What is fill efficiency, and why does it matter?
Fill efficiency is the fraction of the tubing volume below the operating gas lift valve that is actually filled with liquid at the time of gas injection. High fill efficiency (80-100%) means the gas slug is pushing a full, dense liquid slug to surface and the lifting work is efficiently used. Low fill efficiency means the gas slug enters mostly gas-filled tubing, expands rapidly, breaks through quickly, and delivers little liquid — a waste of compression energy. Downhole pressure gauges measuring the buildup of tubing pressure between injection cycles give the clearest picture of actual fill rate.
Can intermittent gas lift work in deviated or horizontal wells?
Intermittent gas lift is most effective in vertical or near-vertical wellbores where gravity assists liquid slug accumulation and the gas-liquid interface remains stable. In highly deviated wells, the liquid slug tends to settle on the low side of the tubing and slippage increases substantially, reducing efficiency. Horizontal sections are generally not amenable to intermittent gas lift. For highly deviated producers with low liquid rates, electric submersible pumps (ESPs) or progressive cavity pumps (PCPs) are usually more effective artificial lift options.

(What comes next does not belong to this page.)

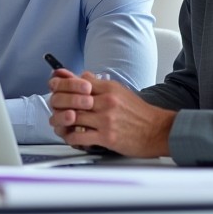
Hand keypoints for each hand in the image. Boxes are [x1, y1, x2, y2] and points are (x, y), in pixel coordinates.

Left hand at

Why Intermittent Gas Lift Matters in Oil and Gas
As oil fields mature and reservoir pressure declines, many wells that once flowed naturally or produced well under continuous gas lift fall below the rate threshold where continuous lift remains economic. Intermittent gas lift extends the productive life of these wells by matching the lift method to the well's actual deliverability, recovering reserves that would otherwise be left behind. In gas lift fields with hundreds of wells on shared compression, proper intermittent lift design and cycle optimization can also reduce total compression horsepower requirements and operating costs across the entire system.